The Road to Belèm: Paving the way for local government leadership and action beyond COP 30
The 30th UN Climate Change Conference (COP 30) will take place in Belém, Brazil, in November 2025. This will be a pivotal moment as countries prepare to submit their next round of Nationally Determined Contributions.
Drawing from pre-COP debates in Berlin over the last few weeks, the COP30 Presidency expects greater ambition on emissions targets, inclusive resilience, and finance flows to the most deserving communities ravaged by harsh climate realities. At COP30, the focus will be on the next round of Nationally Determined Contributions (NDCs), known as NDC 3.0. NDCs are the national plans each country makes towards meeting global climate goals, and these need to be submitted by September 2025.
The Local Government and Municipal Authorities (LGMA) constituency serves as a crucial link between local, regional and national governments, as well as the UNFCCC, in facilitating interactions between local climate plans and NDCs.
The incoming COP Presidency has signalled more ambitious targets and greater inclusivity to address insufficient progress exposed in the Adaptation Gap Report and the Global Stocktake Report.
As countries prepare to submit updated NDCs, there will be a line in the sand politically for governments and their commitments to adopt a multilevel governance approach to sustainability policy.

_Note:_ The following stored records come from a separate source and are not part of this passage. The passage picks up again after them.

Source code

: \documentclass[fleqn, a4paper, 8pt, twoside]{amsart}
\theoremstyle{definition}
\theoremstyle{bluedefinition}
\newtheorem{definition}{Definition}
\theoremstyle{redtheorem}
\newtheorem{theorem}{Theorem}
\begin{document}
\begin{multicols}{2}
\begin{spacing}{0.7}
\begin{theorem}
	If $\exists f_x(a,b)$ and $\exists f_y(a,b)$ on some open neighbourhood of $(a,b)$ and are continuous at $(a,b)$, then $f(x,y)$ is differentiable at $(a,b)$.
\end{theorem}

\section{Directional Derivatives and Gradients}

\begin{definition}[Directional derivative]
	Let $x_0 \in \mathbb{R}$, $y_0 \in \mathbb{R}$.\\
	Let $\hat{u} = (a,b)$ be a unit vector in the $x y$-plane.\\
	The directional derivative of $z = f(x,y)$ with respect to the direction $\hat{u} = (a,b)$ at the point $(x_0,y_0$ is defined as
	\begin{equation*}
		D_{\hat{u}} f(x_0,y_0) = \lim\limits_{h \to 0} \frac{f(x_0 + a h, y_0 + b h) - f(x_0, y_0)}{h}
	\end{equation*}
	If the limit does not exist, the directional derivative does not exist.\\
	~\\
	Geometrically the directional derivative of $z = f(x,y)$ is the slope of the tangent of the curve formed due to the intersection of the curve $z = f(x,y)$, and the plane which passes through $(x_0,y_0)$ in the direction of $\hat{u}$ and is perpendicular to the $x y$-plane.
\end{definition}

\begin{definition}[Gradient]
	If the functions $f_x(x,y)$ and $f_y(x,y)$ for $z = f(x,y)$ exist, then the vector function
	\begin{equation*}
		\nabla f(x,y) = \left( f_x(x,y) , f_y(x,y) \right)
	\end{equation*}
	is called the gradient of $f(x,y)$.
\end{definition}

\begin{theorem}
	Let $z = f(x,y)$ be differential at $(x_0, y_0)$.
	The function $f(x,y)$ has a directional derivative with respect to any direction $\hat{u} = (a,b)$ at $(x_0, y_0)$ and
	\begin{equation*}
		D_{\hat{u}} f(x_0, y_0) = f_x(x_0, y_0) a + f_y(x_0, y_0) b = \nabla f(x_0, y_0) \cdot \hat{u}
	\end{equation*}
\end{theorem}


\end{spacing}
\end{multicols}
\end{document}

On the one extreme there is the US approach of retracting from international climate commitments, while on the opposite end are the revitalised NDCs, such as that recently published by Brazil.
For Australia, New Zealand and the Pacific, there is great opportunity to reinvigorate action on the road to COP 30, and potentially then on to COP 31 that could be hosted in Oceania, with local and regional governments driving change, particularly when national processes falter.